+++ ТЕКСТ +++

И вот 06.09.70г. меня наконец-то спросили: «Оленька, сколько тебе лет?» Именно лет, а не годиков. Вчера было ещё 4 годика, а сегодня уже – пять лет. Как всем взрослым. И я для себя решила, что до вчерашнего дня – это было детство. Бабушка Мария Васильевна рассказывала, что когда мне было 10 дней от роду, моя мама была вынуждена выйти на работу и преподавать в 3 смены, т.к. учителей не хватало. И когда я орала от голода, бабушка выставляла длинный шест с завязанной на нём красной тряпкой, чтобы его было видно из окна школы. Тогда мама объявляла перемену и бежала меня кормить. А сейчас я ей помогаю проверять тетради. Я уже давно не упрашиваю, сунув нос в каждую тетрадку: «Мама, поставь стульчик!» – оставаясь очень довольной, если мне удавалось её уговорить поставить этот самый «стульчик». Теперь я уже знаю, что это никакой не стульчик, а оценка 4. Совсем даже не плохая. И в числах я давно кое-что понимаю, и чувствую себя весьма образованной особой.

25.05.72г. Я уже окончила первый класс и сегодня даю последний звонок выпускникам. У меня в левой руке, как мне кажется, огромнейшая подушка, на которой лежит школьный колокольчик. Я прохожу по периметру в спортзале. «Маленькая девочка с большой головой», – говорит ученик второго класса. Колокольчик в моих руках едва издаёт слабый звук, похожий на звук своего сородича, привязываемого к шее телёнка, чтобы тот не потерялся. Моих силёнок не хватает трясти этой металлической штуковиной. И в голове единственная мысль: «Зачем на мои реденькие волосы привязали четыре банта? Больно затянули. Больно! Ещё чуть-чуть осталось пройти ….» И вот мама забирает у меня из руки большую подушку – стало удобнее звонить.

Да, в статусе дочери учительницы было моё некоторое преимущество, но наряду с определённым неудобством. Дети относились к нему по-разному. Чем старше я становилась, тем больше мне это словосочетание мешало.

+++

## ЗАДАНИЯ:
(A) Что на самом деле означал «стульчик» в тетрадях, если верить тексту воспоминаний?
(B) Перепишите из текста воспоминаний фрагмент между «25.05.72г. Я уже» и «стало удобнее звонить.», включая оба этих места.

+++ ИСХОДНЫЙ ЛИСТИНГ +++

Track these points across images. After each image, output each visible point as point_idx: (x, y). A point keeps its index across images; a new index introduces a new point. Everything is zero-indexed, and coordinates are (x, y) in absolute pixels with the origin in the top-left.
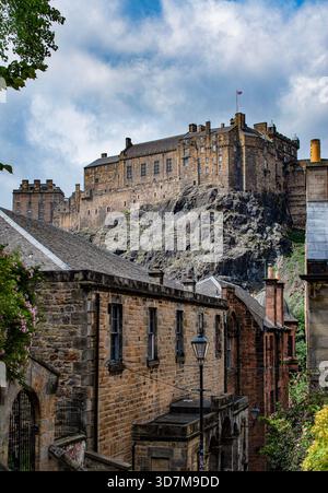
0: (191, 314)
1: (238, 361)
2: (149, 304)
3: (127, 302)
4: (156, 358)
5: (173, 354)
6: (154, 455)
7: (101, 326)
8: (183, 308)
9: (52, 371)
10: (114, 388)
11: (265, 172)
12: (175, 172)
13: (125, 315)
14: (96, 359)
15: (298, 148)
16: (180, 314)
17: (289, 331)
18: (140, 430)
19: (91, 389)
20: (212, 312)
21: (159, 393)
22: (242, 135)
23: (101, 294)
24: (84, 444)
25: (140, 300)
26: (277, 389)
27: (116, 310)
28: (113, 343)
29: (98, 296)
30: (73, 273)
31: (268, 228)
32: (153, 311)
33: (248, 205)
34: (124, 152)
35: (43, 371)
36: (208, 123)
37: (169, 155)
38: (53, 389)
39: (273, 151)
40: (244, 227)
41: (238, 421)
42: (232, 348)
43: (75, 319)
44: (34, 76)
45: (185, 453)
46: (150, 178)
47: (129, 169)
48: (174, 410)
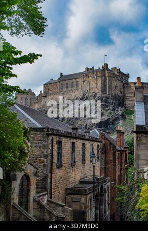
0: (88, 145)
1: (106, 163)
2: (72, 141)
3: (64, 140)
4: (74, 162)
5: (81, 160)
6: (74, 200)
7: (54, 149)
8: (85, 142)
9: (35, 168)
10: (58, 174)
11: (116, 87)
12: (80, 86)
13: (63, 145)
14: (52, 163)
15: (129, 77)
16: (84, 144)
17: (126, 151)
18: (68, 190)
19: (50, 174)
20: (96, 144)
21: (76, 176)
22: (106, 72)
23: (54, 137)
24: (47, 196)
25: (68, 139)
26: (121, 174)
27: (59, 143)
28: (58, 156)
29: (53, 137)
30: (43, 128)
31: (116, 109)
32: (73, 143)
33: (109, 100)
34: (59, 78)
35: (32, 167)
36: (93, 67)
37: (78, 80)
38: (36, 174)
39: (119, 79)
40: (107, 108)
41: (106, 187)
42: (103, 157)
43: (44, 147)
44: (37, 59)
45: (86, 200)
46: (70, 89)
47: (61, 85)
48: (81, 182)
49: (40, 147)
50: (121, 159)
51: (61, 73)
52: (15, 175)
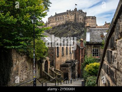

+++

## ОТВЕТЫ ПО НОМЕРАМ:
(A) Оценку 4.

(B)
25.05.72г. Я уже окончила первый класс и сегодня даю последний звонок выпускникам. У меня в левой руке, как мне кажется, огромнейшая подушка, на которой лежит школьный колокольчик. Я прохожу по периметру в спортзале. «Маленькая девочка с большой головой», – говорит ученик второго класса. Колокольчик в моих руках едва издаёт слабый звук, похожий на звук своего сородича, привязываемого к шее телёнка, чтобы тот не потерялся. Моих силёнок не хватает трясти этой металлической штуковиной. И в голове единственная мысль: «Зачем на мои реденькие волосы привязали четыре банта? Больно затянули. Больно! Ещё чуть-чуть осталось пройти ….» И вот мама забирает у меня из руки большую подушку – стало удобнее звонить.